**What the exercise asks**
Search the listing below, and show each line that includes the word "absolute".

===== Dataset extract

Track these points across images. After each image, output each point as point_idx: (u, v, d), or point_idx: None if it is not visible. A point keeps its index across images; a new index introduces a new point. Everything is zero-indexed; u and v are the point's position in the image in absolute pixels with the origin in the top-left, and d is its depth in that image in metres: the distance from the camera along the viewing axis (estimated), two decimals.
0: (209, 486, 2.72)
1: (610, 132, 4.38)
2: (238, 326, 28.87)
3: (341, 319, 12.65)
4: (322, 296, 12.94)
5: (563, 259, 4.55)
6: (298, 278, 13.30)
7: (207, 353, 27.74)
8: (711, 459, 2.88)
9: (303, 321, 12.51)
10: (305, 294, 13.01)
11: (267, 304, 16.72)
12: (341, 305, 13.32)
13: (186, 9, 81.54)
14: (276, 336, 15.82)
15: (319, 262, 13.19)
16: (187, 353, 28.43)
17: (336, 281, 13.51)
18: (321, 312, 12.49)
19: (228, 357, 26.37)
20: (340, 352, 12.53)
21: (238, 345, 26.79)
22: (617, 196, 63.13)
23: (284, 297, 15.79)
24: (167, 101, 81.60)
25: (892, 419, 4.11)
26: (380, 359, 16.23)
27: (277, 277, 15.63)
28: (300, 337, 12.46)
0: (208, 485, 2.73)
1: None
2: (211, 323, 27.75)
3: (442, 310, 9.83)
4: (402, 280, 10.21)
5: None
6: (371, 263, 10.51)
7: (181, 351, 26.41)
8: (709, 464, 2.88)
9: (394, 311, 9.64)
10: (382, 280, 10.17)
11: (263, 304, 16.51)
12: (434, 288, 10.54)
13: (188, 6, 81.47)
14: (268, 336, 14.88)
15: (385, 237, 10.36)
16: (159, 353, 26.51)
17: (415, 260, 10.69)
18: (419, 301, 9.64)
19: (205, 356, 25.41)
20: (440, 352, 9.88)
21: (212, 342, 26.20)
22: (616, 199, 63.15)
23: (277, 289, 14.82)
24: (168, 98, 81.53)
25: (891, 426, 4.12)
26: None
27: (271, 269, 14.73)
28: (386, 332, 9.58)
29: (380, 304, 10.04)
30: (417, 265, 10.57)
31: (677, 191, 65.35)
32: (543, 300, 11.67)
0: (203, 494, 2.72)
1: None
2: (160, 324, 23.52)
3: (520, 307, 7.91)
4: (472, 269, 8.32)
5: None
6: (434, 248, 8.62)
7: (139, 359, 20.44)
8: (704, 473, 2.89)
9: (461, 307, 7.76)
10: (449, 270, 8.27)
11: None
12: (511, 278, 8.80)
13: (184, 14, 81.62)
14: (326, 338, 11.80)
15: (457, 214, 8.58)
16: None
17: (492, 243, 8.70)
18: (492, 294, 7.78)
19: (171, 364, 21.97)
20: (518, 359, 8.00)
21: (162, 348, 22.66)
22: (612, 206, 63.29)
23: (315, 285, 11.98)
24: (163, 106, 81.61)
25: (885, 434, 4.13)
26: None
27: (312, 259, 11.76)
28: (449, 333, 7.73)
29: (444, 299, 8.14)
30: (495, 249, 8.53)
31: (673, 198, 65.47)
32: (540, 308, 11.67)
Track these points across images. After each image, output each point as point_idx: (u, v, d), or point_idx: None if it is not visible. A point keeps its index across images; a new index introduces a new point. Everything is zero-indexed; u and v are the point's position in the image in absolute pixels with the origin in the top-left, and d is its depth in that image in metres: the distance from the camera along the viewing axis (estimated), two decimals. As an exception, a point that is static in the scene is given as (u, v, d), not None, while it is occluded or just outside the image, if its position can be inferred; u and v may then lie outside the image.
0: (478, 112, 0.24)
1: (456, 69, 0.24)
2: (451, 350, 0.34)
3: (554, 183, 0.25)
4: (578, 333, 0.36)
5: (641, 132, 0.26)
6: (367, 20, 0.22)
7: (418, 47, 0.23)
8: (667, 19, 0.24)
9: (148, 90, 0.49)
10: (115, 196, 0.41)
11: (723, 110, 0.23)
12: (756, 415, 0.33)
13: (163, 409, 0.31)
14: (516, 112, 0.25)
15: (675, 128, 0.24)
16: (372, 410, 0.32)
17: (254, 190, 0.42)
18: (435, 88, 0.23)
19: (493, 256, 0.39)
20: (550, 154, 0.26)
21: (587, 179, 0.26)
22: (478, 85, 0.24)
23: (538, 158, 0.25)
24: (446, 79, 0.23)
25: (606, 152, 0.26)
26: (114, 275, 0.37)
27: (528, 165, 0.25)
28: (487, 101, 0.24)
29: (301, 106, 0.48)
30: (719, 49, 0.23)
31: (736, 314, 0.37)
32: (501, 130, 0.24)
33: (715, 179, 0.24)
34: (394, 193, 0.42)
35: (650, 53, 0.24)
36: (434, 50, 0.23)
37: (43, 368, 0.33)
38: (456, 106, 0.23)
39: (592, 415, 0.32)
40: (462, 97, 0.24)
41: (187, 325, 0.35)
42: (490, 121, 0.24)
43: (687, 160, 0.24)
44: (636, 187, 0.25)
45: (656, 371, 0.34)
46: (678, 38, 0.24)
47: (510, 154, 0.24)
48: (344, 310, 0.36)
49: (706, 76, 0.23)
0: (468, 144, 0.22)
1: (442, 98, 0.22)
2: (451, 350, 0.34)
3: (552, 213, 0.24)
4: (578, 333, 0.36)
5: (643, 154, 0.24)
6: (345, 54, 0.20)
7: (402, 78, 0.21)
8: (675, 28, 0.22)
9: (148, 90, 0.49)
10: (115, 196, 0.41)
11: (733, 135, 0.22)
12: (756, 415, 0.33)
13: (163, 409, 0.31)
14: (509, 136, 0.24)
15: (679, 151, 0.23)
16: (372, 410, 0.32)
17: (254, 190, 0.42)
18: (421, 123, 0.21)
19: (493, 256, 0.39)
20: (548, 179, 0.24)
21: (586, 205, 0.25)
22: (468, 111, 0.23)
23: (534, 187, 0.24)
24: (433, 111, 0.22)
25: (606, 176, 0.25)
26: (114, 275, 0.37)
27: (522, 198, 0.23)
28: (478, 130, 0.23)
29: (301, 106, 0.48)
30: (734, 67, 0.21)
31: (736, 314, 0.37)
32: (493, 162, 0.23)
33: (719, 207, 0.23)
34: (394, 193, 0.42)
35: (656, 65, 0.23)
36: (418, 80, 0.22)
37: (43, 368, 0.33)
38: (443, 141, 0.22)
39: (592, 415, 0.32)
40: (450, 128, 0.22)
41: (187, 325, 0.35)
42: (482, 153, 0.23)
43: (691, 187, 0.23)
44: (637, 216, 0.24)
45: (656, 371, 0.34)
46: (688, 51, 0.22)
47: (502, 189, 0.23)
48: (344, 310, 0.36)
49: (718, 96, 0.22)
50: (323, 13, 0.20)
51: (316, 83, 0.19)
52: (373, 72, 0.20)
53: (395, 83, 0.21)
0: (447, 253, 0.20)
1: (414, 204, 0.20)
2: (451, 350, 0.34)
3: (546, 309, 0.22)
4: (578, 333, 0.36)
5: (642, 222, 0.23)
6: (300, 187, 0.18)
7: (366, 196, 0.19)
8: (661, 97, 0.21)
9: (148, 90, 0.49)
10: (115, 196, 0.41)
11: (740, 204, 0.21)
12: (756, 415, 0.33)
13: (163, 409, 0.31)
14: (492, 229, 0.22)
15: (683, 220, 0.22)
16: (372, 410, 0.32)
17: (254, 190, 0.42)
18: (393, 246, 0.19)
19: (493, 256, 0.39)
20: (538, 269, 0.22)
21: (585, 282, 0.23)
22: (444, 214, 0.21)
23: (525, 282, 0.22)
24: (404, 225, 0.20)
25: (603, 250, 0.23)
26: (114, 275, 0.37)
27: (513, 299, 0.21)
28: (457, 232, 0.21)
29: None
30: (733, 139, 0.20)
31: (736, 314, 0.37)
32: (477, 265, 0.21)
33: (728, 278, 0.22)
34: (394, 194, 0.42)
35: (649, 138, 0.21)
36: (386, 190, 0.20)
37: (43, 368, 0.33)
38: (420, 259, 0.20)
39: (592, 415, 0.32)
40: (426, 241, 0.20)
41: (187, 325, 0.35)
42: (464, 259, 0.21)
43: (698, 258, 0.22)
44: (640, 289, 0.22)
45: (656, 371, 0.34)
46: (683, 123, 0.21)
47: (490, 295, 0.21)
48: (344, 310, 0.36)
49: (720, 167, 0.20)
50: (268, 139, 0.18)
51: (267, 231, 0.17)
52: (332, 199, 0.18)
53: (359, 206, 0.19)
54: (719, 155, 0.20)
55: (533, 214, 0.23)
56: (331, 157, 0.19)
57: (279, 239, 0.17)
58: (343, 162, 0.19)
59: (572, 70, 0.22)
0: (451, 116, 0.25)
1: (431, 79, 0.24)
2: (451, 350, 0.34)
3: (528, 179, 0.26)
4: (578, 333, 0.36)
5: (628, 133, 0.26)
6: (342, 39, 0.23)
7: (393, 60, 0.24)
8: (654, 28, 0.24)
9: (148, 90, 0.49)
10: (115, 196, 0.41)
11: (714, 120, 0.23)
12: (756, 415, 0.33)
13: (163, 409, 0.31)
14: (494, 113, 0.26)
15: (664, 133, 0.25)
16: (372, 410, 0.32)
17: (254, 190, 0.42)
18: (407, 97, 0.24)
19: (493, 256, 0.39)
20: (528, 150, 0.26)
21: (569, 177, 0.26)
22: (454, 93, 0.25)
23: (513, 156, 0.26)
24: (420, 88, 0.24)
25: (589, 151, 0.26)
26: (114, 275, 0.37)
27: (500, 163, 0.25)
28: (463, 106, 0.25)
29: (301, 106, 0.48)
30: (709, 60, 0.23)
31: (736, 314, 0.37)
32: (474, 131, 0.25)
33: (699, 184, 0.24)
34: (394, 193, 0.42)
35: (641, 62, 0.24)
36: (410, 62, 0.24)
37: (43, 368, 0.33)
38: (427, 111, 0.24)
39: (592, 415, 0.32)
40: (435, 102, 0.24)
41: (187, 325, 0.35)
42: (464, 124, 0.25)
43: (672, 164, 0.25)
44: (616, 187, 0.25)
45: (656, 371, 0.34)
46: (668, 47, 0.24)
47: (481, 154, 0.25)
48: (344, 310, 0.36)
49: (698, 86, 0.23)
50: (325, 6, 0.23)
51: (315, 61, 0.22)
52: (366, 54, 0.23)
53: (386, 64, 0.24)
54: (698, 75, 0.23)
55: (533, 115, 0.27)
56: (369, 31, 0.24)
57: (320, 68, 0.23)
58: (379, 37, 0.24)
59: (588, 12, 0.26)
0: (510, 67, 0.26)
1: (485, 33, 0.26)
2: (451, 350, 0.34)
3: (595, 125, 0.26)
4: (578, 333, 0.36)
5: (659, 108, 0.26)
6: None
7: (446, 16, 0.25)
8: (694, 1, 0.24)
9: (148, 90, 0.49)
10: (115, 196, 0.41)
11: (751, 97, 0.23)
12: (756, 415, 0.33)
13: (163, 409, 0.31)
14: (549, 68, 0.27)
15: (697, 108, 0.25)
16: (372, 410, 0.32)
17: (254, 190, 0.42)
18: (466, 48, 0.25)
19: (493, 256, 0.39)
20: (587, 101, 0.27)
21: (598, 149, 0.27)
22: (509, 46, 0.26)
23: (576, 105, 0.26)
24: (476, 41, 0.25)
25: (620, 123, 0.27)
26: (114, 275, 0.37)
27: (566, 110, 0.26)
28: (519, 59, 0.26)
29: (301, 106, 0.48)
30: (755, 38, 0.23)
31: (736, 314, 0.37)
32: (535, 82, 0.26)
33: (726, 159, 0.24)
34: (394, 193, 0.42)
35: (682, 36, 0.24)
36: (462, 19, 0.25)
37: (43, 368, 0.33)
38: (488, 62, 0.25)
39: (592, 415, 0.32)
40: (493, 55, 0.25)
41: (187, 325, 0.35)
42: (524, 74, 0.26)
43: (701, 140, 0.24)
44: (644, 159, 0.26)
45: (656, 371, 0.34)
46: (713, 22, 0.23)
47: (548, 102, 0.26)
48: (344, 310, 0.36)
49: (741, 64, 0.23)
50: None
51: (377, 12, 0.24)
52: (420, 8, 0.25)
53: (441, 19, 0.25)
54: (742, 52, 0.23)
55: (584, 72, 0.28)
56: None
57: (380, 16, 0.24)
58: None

==========

**Exercise output**
Track these points across images. After each image, output each point as point_idx: (u, v, d), or point_idx: None if it is not visible. A point keeps its index across images; a new index introduces a new point. Everything is zero-indexed; u and v are the point's position in the image in absolute pixels with the origin in the top-left, and d is its depth in that image in metres: the distance from the camera along the viewing axis (estimated), two decimals.
Track these points across images. After each image, output each point as point_idx: (u, v, d), or point_idx: None if it is not visible. A point keeps its index across images; a new index introduces a new point. Everything is zero-indexed; u and v are the point's position in the image in absolute pixels with the origin in the top-left, and d is its depth in that image in metres: the distance from the camera along the viewing axis (estimated), two decimals. As an exception, a point that is static in the scene is given as (u, v, d), not None, while it is occluded or just outside the image, if its position can be inferred; u and v may then lie outside the image.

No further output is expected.